Dessa forma, sob o lema ‘Construindo um Mundo Justo e um Planeta Sustentável’, o Brasil assumirá a Presidência do G20 para não permitir que a tecnologia seja utilizada para este fim.
Principais pontos do discurso
A sessão significou também o retorno de Lula à Assembleia da ONU iniciada há 20 anos atrás, em 2003. Nesta terça, o presidente fez o discurso de abertura pela oitava vez somadas suas três gestões no Palácio do Planalto.
A desigualdade, as questões climáticas e a busca pela paz entre as nações, em sincronia com a formatação de uma nova ordem mundial, foram os principais temas abordados na fala.
Mas para Lula a desigualdade é o desafio que resume os problemas do mundo hoje e “está na raiz dos fenômenos” que agravam mais a situação. “A Agenda 2030 pode se transformar num fracasso. Metade do período de implementação passou e o mundo está distante das metas (…) caminha em ritmo muito lento o imperativo moral de erradicar a fome”.
“Sete anos que restam (para o término da agenda) e deve se tornar o objetivo síntese reduzir as desigualdades dentro dos países e entre os países. Para isso se estabeleceu 17 objetivos para o desenvolvimento sustentável. O Brasil acrescentou mais um, igualdade racial, que adotaremos voluntariamente”, declarou.
Nova ordem global
Naquele que é considerado o palco mais importante da diplomacia global, Lula defendeu a criação de um desenho alternativo, multilateral e universalista, das instituições internacionais ao inaugurado com o fim da Segunda Guerra Mundial, em 1945.

• [TAREFA 1]: Redigite a parte do texto sobre o discurso de Lula na ONU que começa em "Principais pontos do" e termina em "abordados na fala.".
• [TAREFA 2]: No texto sobre o discurso de Lula na ONU, por que ele diz que a Agenda 2030 pode virar um fracasso? Responda em uma a três frases.
• [TAREFA 3]: Prossiga com o texto sobre o discurso de Lula na ONU a partir do ponto em que ele termina.

• [DADOS FORNECIDOS]:

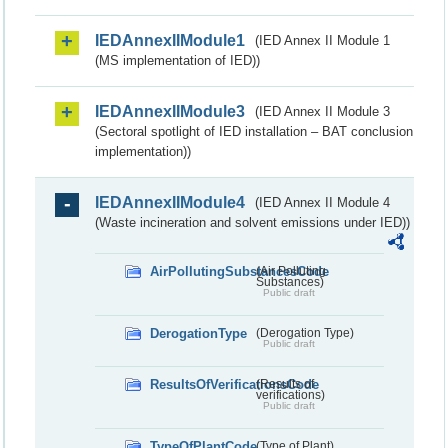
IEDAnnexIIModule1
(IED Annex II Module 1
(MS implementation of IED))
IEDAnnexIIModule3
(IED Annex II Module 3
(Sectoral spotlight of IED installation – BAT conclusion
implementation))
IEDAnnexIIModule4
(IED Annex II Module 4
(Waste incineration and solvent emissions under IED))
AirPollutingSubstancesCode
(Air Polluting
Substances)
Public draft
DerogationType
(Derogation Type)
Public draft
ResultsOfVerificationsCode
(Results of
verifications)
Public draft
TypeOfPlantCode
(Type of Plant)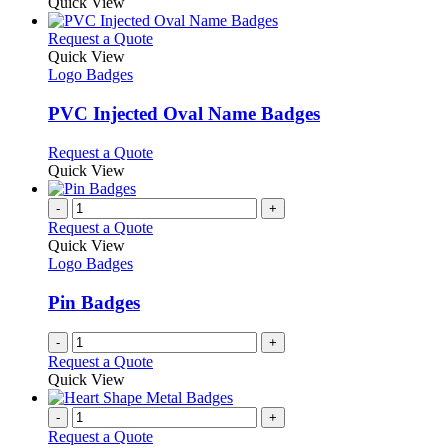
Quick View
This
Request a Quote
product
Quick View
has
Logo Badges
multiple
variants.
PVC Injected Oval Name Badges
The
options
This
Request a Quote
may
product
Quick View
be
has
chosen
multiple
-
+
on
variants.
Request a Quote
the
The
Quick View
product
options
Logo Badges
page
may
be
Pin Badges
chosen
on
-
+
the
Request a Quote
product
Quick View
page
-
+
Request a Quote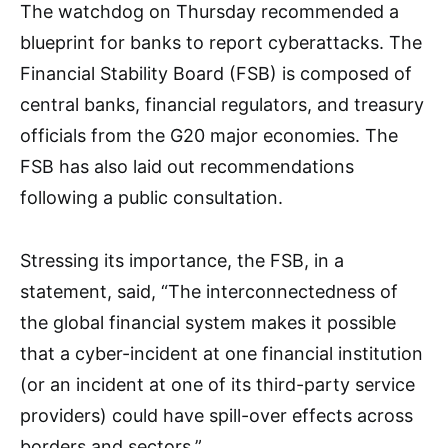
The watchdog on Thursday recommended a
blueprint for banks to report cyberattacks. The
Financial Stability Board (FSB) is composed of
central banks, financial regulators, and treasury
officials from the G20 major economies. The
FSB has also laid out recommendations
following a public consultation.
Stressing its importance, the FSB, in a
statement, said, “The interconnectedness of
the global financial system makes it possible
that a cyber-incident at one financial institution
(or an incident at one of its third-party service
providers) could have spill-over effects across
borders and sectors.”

• [RESPOSTA 1]:
Principais pontos do discurso
A sessão significou também o retorno de Lula à Assembleia da ONU iniciada há 20 anos atrás, em 2003. Nesta terça, o presidente fez o discurso de abertura pela oitava vez somadas suas três gestões no Palácio do Planalto.
A desigualdade, as questões climáticas e a busca pela paz entre as nações, em sincronia com a formatação de uma nova ordem mundial, foram os principais temas abordados na fala.

• [RESPOSTA 2]: Porque metade do período de implementação já passou e o mundo está distante das metas. Além disso, o imperativo moral de erradicar a fome caminha em ritmo muito lento.

• [RESPOSTA 3]:
Lula entende que os mecanismos e instituições de negociação internacional perderam força e fôlego. O Fundo Monetário Internacional (FMI) liberou este ano 160 bilhões para saque aos países europeus e apenas 34 bilhões para a África.
“É inaceitável a gestão do FMI e Banco Mundial (…) as bases de uma nova governança econômica não foram lançadas”, atacou Lula. O presidente brasileiro explicou que o Brics surgiu e hoje recebe novos membros para enfrentar esse contexto.
De forma prática, Lula afirmou que o mundo necessita que as instituições da ordem internacional atendam à pluralidade econômica, geográfica e política atinentes ao século XXI.
Neoliberalismo agrava desigualdades
Afirmou ainda que o protecionismo dos países ricos tem aumentado e que a Organização Mundial do Comércio (OMC) permanece paralisada, em especial seu mecanismo de resolução de controvérsias.
Ao passo que o desemprego e a precarização do trabalho minam a perspectiva de futuro da população mundial. “O neoliberalismo agravou a desigualdade econômica e política mundiais. Em meio aos seus escombros, surge o nacionalismo primitivo, conservador e autoritário”, declarou Lula.
Para Lula, é preciso resgatar as melhores racionalidades humanísticas que criaram a ONU. Lembrou da injusta prisão de Julian Assange ao defender a liberdade de imprensa como uma dos pilares dessa racionalidade.
Falando como principal representante do Brics, na medida em que os representantes de China e Índia não estão em Nova York, Lula trouxe nas entrelinhas de suas palavras a necessidade de se reconhecer o poder dos países emergentes.
Conforme apuração do jornalista Jamil Chade, do UOL, “a meta (do discurso de Lula), nos bastidores do Planalto, é a de credenciar o Brasil para ser uma “escolha natural” para uma eventual vaga no Conselho de Segurança da ONU ampliado”.
Questões ambientais e climáticas
“Países ricos cresceram emitindo muitos gases e alterando o clima. Não é por outra razão que falamos em responsabilidades comuns, mas diferenciadas. Os 10% países mais ricos da população mundial são responsáveis por quase a metade de todo o carbono lançado na terra”, declarou Lula.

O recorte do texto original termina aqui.